┌─ Given passage
Description
Description
This issue was initially found during discussion of #64487. However, this should be handled as a separate issue, especially since the other one is closed now. This issue doesn't affect me directly, but there are users which might run into this issue, especially in mixed GPU systems.
When a user utilizes multiple architectures to offload to in his program (for example -fopenmp-targets=x86_64,nvptx64
, the OMPT interface will receive callbacks for ompt_callback_device_initialize
for each device used. While this works fine, we may encounter a case where the transferred device number for two different architectures overlap, causing issues for tools to differentiate the devices.
Users can select their device by the device number, for example
int main( void )
└─
┌─ Provided information
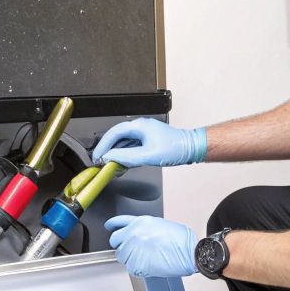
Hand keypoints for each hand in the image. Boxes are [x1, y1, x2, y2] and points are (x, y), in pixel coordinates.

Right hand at [93, 118, 207, 167]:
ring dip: (116, 152)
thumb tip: (110, 158)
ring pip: (124, 142)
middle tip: (100, 161)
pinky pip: (132, 146)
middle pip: (117, 137)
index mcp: (139, 126)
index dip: (103, 145)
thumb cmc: (176, 149)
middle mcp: (141, 127)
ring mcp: (145, 133)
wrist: (192, 148)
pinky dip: (125, 154)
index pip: (114, 133)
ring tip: (110, 164)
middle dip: (108, 149)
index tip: (97, 155)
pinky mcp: (149, 140)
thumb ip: (127, 157)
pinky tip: (123, 163)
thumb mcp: (148, 155)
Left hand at [105, 215, 196, 277]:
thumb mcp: (161, 224)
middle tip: (132, 248)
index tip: (110, 227)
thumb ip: (144, 227)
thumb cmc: (181, 240)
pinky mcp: (136, 264)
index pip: (118, 222)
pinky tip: (148, 263)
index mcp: (140, 222)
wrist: (189, 252)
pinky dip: (136, 267)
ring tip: (145, 257)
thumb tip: (138, 233)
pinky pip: (130, 267)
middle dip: (121, 244)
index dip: (112, 225)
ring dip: (129, 257)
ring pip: (121, 255)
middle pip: (115, 240)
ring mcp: (133, 249)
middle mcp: (133, 234)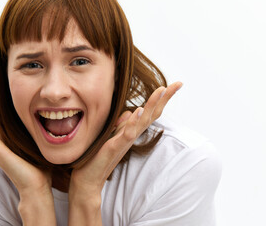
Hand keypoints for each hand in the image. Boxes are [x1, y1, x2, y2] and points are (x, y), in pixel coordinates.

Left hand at [68, 82, 182, 216]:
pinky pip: (127, 133)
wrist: (87, 180)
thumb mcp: (110, 136)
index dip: (161, 99)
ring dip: (152, 105)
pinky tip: (139, 110)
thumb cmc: (97, 158)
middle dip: (165, 98)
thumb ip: (120, 125)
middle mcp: (131, 135)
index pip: (150, 112)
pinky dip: (134, 122)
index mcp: (131, 131)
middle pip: (152, 114)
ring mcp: (124, 141)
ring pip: (143, 121)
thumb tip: (129, 111)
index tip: (172, 85)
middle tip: (178, 84)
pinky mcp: (114, 147)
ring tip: (162, 90)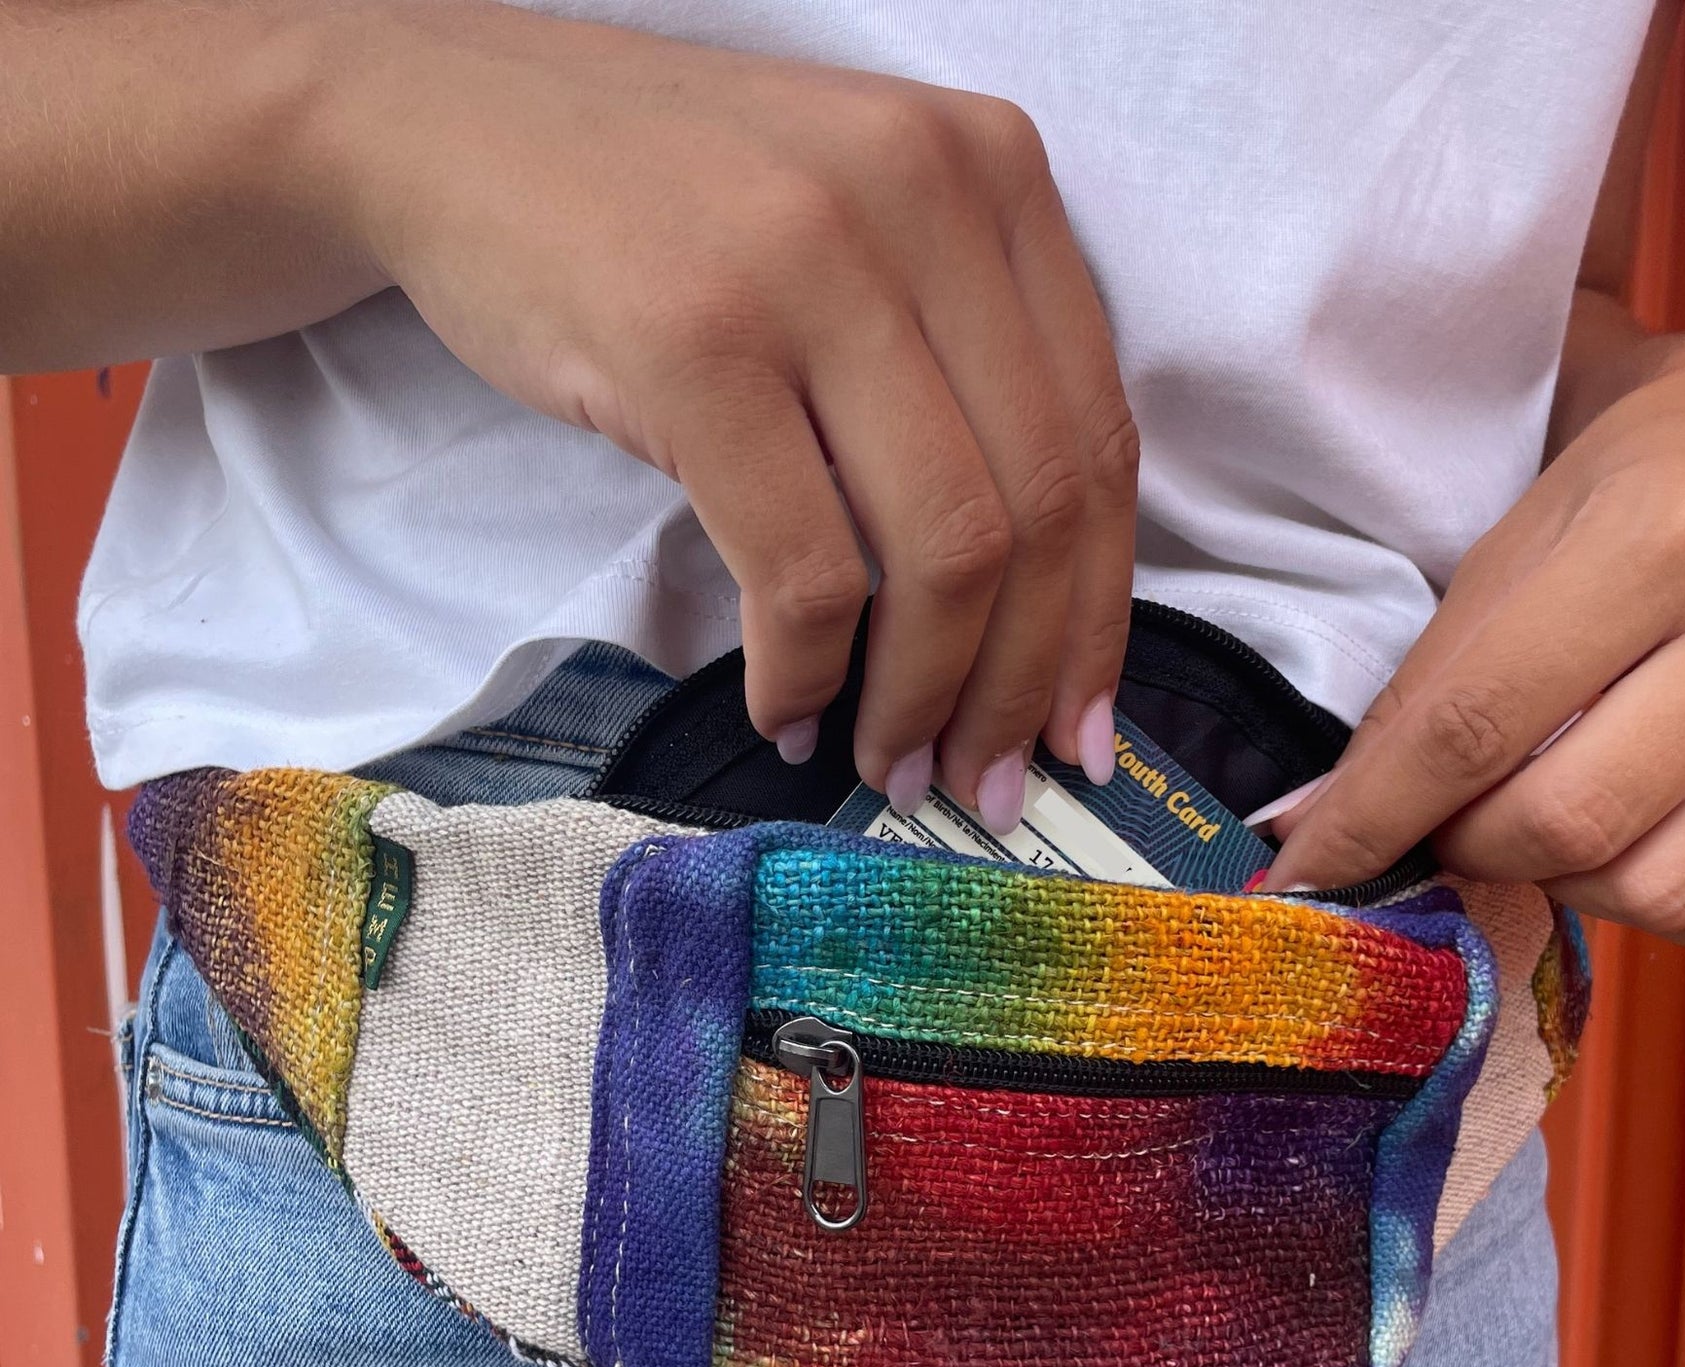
└─
Tasks for this exercise:
(1) List every code snippet that appears in the OMPT device-number issue, including compiler options, callback names and function headers.
(2) Condense the paragraph of the OMPT device-number issue that begins "This issue was initially found" into a short bulleted list that keeps its main facts.
(3) Carry the OMPT device-number issue forward from where it stops, writing the next part of it.

Answers provided:
(1)
- -fopenmp-targets=x86_64,nvptx64
- ompt_callback_device_initialize
- int main( void )

(2)
- The issue first came up while discussing #64487.
- It should be handled separately, especially since #64487 is now closed.
- It does not affect the writer directly.
- Other users may run into it, especially on mixed GPU systems.

(3)
{
// x86_64 (four devices)
#pragma omp target device(0)
{...}
// nvptx64 (other devices)
#pragma omp target device(4)
{...}
}
This would translate to the following in the OMPT interface
Callback Init: device_num=0 type=generic-64bit
[...]
Callback Init: device_num=0 type=sm_80
Reproducer
This small code should show the issue. I have tested it with with nvptx64 + x86_64
and nvptx64 + amdgcn-amd-amdhsa
, but it should also affect other combinations
#include <assert.h>
#include <stdio.h>
#include <omp-tools.h>
void callback_ompt_device_initialize(int device_num,
const char *type,
ompt_device_t *device,
ompt_function_lookup_t lookup,
const char *documentation)
{
printf("[%s] device_num = %d | type = %s\n", __FUNCTION__, device_num, type);
}
static int
initialize_tool( ompt_function_lookup_t lookup,
int initialDeviceNum,
ompt_data_t* toolData )
{
ompt_set_callback_t set_callback =
( ompt_set_callback_t )lookup( "ompt_set_callback" );
assert( set_callback != 0 );
ompt_set_result_t registration_result = set_callback(ompt_callback_device_initialize, (ompt_callback_t) &callback_ompt_device_initialize);
assert(registration_result == ompt_set_always);
return 1;
}
static void
finalize_tool( ompt_data_t* toolData )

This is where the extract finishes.